Your solution was correct, changing the Z kill value. Am I correct in assuming you are using 64 landscape actors as tiles?

I have never used lightmaps on terrain, I’d suggest moving to LPV/full dynamic.

Check the learn tab in the launcher and download the Epic water solution. There is no inherent infinite water built in, use the water BP from the learn tab and clone it around to fill in the spaces.

You can use a combination of those things or one of them exclusively. If you texture by slope, you won’t need maps. My preferred method is to use a sloped based solution for the core terrain and then import the flow maps as a Layer Info map for a separate layer. Because no procedural technique will get you the same accuracy as water runoff/dirt.

I don’t know. I’d suggest to fiddle with it until you get something that “feels” right. I personally don’t bother with units because the final representation is all relative. Does it feel like your character is moving too fast? Or the terrain is too small? Those are easy fixes.

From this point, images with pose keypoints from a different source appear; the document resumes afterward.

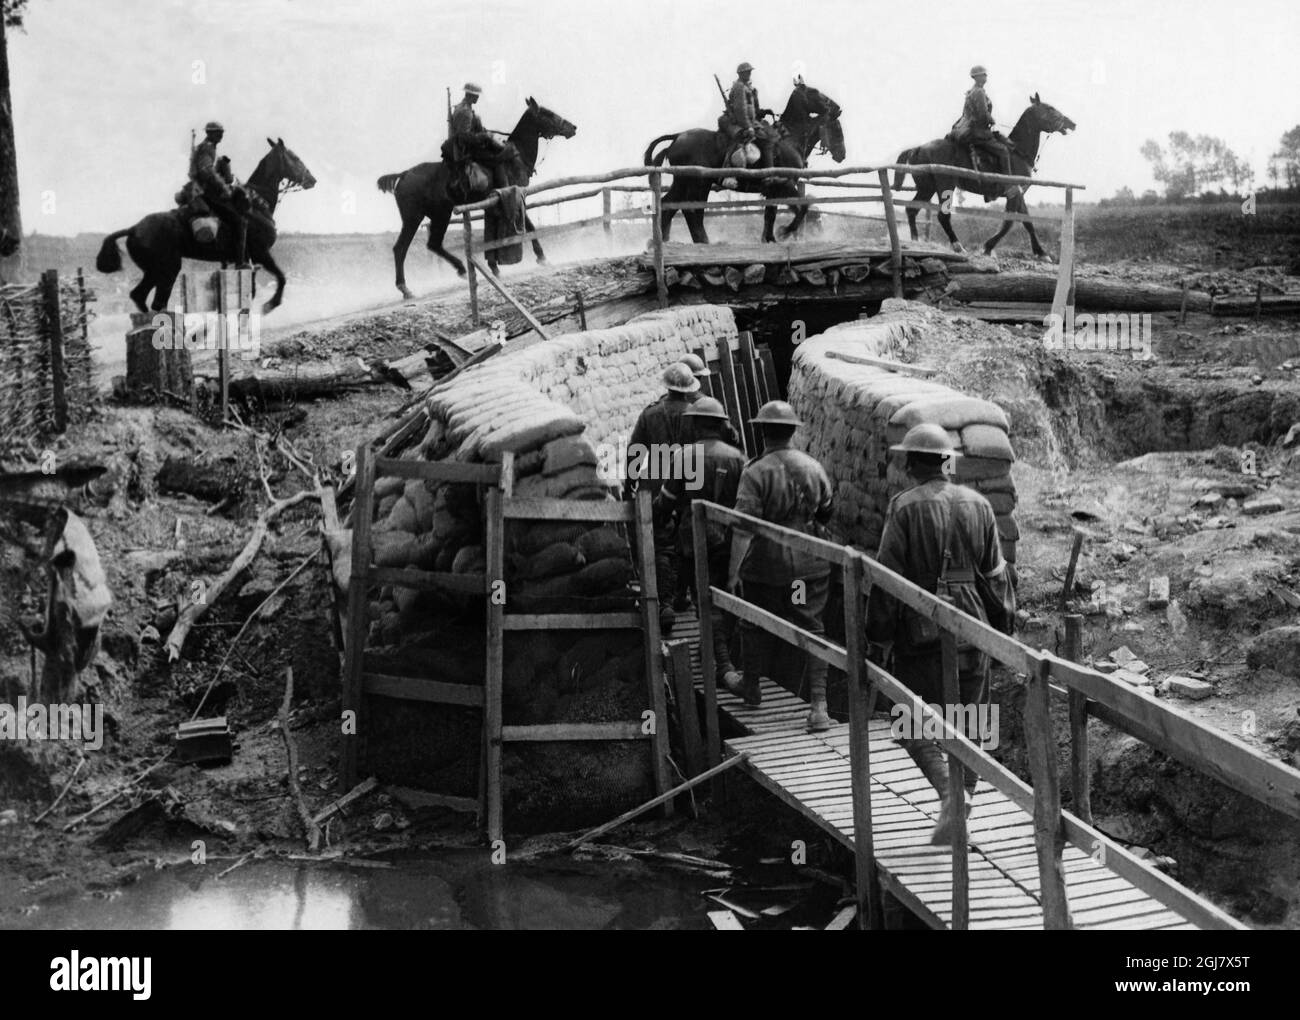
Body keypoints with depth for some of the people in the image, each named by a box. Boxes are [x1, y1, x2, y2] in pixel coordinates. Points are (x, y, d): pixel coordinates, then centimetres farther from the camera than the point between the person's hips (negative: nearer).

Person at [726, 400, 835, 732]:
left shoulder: (756, 472, -14)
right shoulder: (813, 468, 0)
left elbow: (743, 527, -19)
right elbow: (826, 514, 13)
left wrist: (733, 570, -16)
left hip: (766, 566, -3)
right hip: (811, 564, 3)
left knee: (758, 625, 16)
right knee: (810, 628, 4)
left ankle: (751, 685, 36)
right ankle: (818, 703, -5)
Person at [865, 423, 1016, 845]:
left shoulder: (905, 507, -9)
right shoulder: (977, 504, 6)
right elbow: (995, 571, 10)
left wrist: (876, 639, -5)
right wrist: (1003, 620, 20)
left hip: (920, 626, -4)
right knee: (965, 722, 12)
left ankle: (950, 793, -18)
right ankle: (963, 796, 15)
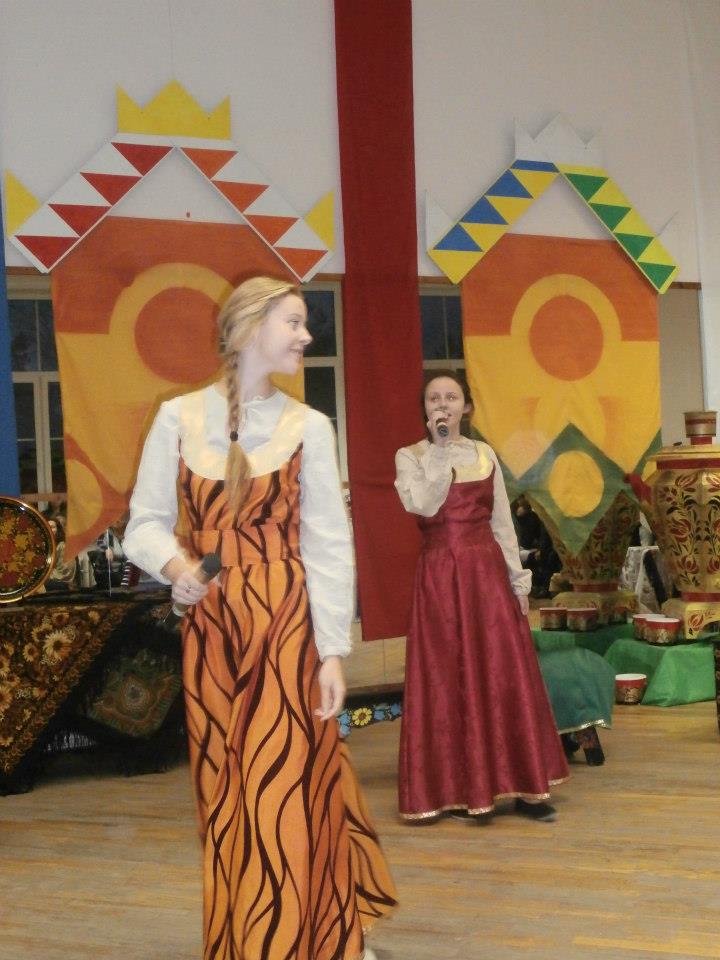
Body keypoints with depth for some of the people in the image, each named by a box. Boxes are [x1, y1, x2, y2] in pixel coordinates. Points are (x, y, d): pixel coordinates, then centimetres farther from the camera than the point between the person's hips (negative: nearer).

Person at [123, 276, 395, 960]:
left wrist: (332, 651, -6)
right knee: (224, 798, 9)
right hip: (209, 628, 1)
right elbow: (146, 521, 3)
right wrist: (172, 563, -19)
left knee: (286, 793, -2)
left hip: (287, 623, -1)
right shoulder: (178, 419, 2)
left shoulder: (308, 427, 1)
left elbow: (328, 546, -1)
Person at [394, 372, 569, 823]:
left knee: (505, 675, 0)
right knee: (449, 680, -1)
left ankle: (523, 786, 5)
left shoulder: (485, 453, 11)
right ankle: (459, 789, 6)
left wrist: (518, 580, 6)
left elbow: (502, 521, 10)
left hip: (487, 571, 2)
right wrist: (440, 448, -13)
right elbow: (422, 504, -17)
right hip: (439, 576, -2)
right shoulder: (410, 456, 2)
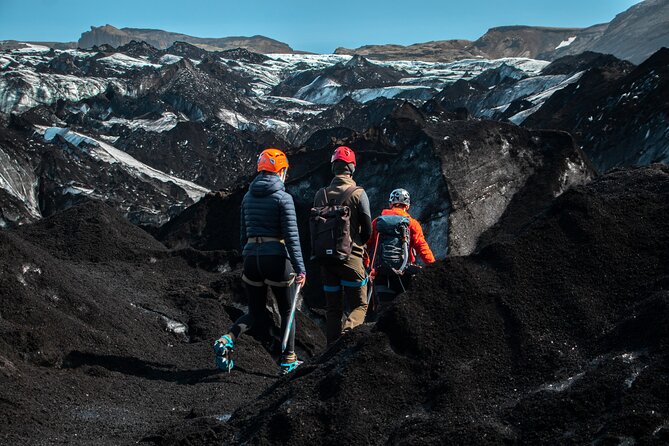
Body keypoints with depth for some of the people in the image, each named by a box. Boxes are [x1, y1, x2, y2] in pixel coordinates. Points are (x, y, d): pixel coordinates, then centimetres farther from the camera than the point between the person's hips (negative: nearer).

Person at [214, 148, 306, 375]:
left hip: (251, 257, 5)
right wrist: (300, 268, -11)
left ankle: (227, 339, -8)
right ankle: (288, 360, 18)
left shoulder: (248, 197, 9)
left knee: (255, 312, 17)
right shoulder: (283, 198, -9)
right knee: (287, 311, 13)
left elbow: (244, 233, 14)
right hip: (276, 258, -5)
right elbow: (291, 236, -12)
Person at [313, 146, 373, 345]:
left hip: (326, 258, 4)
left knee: (333, 308, 13)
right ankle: (347, 330, -22)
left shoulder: (320, 195, 4)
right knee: (359, 306, 5)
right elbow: (368, 229, -4)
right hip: (351, 257, -4)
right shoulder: (358, 194, -7)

Haven’t run into this problem, you know you can scale the landscape actors. If you want more detail, scale everything down and use more tiles.

Try the console command “RecreateLandscapeCollision” and see if that fixes it for you. Test your terrain in various places to make sure this didn’t cause problems after using it.

Have to ask, whats making this method so basic and what would be the keyword for an alternative way?

Thanks for clearing that one out, Chariots! I think this is precious information to get myself on the right course at the beginning.